Even in a state where governors and prosecutors have been known to spar in the open, Mr. DeSantis – and his trumpet – left Florida officials stunned. Under Florida law, a governor can suspend state officials for wrongful acts including neglect of duty, incompetence, embezzlement, drunkenness or commission of a crime. The Republican predecessor of Mr. DeSantis, Rick Scott, tended to suspend elected officials only after they were charged with a crime.

In 2017, when Aramis D. Ayala, a Democrat who was then the state’s attorney in Orlando, surprised the state by saying she would not seek the death penalty in any case, Mr. Scott reassigned more than two dozen cases to another state attorney’s office. . But it did not suspend Ms. Ayala, who did not seek re-election after her term and is now running for Florida attorney general.

Mr. DeSantis has been much more aggressive. Shortly after taking office in 2019, he suspended Broward County Sheriff Scott Israel, a Democrat, blaming him for his handling of the 2018 mass shooting at a Parkland high school, even though Mr. Israel had not been criminally accused Mr. Israel unsuccessfully appealed his suspension to the courts and the State Senate and later lost a bid for re-election.

Mr. DeSantis is up for re-election in November and has faced growing criticism from Democrats that his approach to governing has become increasingly authoritarian. On Thursday, the two top Democrats vying to challenge him, Representative Charlie Crist and Nikki Fried, the state’s agriculture commissioner, reacted to Mr. Warren referring to Mr. DeSantis in statements as a “would-be dictator” (Mr. Crist) and a “dictator” (Ms. Fried).

Miriam Krinsky, the executive director of Just and Just Prosecution, which released the statement against the criminalization of abortion that Mr Warren signed in June, called his suspension “an unprecedented and dangerous intrusion into the separation of powers and the will of the voters”.

“Governors don’t handpick elected prosecutors, voters do,” he said in a statement. “With this outrageous reach, Governor DeSantis is sending a clear message that the will of the people of Hillsborough County matters less than his own political agenda.”

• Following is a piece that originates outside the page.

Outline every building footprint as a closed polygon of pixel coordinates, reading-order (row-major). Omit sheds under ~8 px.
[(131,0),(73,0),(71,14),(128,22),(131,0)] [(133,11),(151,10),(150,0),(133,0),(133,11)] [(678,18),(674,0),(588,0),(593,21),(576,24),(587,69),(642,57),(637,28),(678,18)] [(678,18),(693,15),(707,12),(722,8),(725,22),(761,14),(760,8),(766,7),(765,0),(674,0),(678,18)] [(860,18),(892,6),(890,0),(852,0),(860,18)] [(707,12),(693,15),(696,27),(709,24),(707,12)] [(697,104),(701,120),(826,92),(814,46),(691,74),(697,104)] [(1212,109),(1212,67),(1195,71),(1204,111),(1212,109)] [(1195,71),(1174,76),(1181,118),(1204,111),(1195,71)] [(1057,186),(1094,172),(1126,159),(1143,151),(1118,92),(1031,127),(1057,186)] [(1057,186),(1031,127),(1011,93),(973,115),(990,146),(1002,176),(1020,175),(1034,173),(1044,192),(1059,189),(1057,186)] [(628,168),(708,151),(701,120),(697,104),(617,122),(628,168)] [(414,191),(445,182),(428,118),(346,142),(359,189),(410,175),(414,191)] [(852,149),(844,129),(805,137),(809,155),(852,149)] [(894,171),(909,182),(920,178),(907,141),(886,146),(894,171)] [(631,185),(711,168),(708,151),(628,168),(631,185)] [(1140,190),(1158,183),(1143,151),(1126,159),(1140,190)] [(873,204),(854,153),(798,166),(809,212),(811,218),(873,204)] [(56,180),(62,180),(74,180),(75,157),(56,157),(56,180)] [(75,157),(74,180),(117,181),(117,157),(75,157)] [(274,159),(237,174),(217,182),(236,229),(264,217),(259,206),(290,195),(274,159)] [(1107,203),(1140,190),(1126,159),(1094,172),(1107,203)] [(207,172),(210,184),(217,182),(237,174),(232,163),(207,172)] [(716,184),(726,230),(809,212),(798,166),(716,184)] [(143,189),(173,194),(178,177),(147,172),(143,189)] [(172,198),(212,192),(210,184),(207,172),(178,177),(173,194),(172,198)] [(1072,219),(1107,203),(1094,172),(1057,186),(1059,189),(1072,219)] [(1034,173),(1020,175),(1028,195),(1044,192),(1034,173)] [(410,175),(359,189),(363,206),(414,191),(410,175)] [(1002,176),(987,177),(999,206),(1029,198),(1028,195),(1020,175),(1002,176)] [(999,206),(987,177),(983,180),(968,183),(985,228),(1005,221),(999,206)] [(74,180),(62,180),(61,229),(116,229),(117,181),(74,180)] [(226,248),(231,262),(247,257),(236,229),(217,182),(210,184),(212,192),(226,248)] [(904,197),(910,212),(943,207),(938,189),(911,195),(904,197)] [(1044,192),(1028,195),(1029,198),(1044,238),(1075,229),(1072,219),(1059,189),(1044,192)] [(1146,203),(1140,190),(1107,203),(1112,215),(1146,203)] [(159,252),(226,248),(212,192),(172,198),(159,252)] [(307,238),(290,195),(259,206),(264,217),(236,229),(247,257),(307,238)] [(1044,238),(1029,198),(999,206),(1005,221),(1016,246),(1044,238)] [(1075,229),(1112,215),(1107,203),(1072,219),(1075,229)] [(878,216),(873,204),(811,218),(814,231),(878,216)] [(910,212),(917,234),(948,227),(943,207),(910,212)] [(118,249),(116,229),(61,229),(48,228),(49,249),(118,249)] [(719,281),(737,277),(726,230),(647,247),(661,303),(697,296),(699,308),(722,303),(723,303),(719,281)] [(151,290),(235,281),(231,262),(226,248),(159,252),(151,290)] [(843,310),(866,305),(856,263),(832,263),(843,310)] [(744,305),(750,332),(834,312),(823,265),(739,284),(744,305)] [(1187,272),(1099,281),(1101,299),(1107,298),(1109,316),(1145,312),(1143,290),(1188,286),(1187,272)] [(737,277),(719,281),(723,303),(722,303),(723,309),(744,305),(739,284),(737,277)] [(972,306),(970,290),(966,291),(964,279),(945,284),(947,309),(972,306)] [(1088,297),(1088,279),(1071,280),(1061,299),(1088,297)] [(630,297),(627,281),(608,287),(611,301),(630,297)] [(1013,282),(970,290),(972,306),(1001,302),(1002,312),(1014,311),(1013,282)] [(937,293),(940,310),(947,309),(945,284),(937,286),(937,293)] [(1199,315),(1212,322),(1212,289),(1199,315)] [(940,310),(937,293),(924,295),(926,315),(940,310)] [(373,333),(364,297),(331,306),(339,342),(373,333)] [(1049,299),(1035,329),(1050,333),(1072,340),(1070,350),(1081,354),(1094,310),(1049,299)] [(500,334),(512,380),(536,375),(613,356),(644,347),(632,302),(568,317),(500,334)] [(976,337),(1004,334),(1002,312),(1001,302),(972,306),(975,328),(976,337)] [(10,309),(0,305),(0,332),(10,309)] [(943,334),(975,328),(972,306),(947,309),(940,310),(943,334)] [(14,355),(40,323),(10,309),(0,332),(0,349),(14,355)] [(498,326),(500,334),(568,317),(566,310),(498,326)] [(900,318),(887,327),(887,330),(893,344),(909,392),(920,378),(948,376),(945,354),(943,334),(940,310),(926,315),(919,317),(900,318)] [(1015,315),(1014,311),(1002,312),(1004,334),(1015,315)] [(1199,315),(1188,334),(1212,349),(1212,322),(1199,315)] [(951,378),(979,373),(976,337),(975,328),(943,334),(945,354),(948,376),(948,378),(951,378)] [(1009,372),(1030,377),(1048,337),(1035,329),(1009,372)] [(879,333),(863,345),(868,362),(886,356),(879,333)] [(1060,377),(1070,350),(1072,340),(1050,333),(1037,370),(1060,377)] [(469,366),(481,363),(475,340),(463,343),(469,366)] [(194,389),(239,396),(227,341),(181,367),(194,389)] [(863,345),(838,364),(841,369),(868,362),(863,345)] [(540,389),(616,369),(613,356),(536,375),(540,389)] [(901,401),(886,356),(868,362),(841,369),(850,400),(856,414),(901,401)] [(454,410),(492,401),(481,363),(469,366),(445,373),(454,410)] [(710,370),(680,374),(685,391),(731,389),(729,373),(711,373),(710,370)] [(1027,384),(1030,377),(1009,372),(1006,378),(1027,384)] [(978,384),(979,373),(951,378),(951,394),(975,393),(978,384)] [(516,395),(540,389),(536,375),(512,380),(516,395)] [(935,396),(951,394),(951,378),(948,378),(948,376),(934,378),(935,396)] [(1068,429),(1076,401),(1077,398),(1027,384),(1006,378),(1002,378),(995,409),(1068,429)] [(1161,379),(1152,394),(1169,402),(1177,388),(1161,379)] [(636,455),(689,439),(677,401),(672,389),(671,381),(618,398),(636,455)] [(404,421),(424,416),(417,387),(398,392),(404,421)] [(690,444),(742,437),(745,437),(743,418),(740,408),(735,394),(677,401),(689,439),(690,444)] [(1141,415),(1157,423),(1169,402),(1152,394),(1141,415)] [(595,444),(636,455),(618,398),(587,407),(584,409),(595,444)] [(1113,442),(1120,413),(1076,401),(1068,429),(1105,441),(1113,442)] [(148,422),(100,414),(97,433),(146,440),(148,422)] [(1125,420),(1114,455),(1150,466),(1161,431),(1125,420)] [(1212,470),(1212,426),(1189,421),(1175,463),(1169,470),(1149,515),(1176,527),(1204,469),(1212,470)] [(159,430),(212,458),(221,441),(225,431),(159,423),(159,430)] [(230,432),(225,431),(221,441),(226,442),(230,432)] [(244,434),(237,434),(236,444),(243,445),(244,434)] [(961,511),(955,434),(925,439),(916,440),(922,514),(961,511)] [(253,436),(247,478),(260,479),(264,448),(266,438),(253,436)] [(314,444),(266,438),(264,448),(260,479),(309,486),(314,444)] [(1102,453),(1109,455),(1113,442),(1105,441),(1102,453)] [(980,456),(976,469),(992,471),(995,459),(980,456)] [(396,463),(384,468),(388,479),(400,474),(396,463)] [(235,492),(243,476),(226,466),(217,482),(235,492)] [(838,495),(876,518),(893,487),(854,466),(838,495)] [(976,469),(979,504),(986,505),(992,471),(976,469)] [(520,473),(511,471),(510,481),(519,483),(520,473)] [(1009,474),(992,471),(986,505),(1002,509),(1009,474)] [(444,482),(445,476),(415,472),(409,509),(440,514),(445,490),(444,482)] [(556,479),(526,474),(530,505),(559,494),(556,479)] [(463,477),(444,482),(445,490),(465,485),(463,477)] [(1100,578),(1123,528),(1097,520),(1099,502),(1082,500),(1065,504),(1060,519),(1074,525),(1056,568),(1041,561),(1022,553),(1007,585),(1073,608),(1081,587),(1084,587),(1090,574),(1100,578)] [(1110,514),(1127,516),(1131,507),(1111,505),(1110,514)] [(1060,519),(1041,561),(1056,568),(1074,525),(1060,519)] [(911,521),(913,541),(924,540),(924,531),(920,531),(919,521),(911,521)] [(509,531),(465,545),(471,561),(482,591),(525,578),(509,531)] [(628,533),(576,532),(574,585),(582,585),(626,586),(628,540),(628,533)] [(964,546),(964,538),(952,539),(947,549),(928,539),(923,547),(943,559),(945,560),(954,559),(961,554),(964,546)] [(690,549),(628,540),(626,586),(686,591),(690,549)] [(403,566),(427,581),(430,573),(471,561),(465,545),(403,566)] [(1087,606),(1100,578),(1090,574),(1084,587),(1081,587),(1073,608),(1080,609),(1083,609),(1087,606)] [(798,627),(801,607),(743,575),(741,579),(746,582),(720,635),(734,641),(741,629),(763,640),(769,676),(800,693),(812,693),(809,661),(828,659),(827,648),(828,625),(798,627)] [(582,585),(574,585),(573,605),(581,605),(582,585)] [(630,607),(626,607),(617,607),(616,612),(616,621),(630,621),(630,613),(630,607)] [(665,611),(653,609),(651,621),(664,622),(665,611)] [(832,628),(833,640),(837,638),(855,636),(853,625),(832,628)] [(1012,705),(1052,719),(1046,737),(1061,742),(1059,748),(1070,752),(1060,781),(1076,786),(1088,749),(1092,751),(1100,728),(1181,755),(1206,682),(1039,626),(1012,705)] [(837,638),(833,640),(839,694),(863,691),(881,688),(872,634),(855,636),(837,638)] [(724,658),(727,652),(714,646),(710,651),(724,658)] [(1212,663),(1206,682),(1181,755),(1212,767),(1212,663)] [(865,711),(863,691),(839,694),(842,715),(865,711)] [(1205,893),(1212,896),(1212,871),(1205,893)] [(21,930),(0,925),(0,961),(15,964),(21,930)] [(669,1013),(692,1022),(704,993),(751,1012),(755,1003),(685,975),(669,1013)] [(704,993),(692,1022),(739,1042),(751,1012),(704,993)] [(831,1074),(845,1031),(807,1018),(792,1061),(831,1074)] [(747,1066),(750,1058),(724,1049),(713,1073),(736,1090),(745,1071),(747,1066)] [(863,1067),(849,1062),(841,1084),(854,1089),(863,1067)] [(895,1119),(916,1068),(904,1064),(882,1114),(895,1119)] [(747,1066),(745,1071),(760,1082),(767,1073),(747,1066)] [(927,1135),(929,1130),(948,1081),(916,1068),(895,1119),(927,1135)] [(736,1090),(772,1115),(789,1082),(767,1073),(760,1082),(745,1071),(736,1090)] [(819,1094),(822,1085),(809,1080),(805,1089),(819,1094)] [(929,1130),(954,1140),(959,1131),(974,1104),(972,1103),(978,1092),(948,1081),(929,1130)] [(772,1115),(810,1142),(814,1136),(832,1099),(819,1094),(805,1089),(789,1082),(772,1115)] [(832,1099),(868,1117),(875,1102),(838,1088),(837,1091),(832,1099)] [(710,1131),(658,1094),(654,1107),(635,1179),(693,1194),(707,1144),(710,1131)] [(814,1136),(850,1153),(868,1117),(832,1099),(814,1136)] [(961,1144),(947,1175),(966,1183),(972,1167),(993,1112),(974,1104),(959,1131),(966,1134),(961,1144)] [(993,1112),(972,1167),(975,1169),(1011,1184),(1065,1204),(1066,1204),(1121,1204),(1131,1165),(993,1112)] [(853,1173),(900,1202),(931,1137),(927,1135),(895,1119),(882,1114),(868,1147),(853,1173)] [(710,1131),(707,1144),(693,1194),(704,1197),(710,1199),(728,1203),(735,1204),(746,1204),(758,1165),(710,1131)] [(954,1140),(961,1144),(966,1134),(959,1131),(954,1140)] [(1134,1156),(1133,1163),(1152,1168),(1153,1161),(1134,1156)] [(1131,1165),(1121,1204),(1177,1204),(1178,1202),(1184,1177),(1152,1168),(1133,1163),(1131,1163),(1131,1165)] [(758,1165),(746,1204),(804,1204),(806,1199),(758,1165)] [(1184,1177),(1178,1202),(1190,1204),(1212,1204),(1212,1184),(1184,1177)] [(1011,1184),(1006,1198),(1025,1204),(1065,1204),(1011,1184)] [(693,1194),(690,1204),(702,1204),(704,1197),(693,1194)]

Mr. Warren was elected to a second four-year term with about 53 percent of the vote in 2020. He was one of several prosecutors who were backed in 2016 by groups backed by billionaire liberal investor George Soros. Mr. DeSantis did not name Mr. Soros on Thursday, but appeared to allude to it, saying that Mr. Warren had run a campaign funded by out-of-state donors. The same Mr. DeSantis has amassed a campaign war chest full of out-of-state donations.

“Criminalizing and prosecuting people who seek or provide abortion care makes a mockery of justice,” said Mr. Warren and the other prosecutors a their joint statement in June “Prosecutors should not be a part of this.”

Mr. Warren had previously criticized Mr. DeSantis for enacting anti-protest legislation and creating an election crimes office.

In his statements on Thursday, Mr. DeSantis cited a second statement from the Fair and Just Prosecutor that Mr. Warren signed off on a pledge not to criminalize “transgender people and gender-affirming health care.”

“I don’t think the people of Hillsborough want to have a basically woke agenda, where you’re deciding that your vision of social justice means that certain laws don’t have to be enforced,” said Mr. DeSantis.

Kitty Bennett contributed to the research.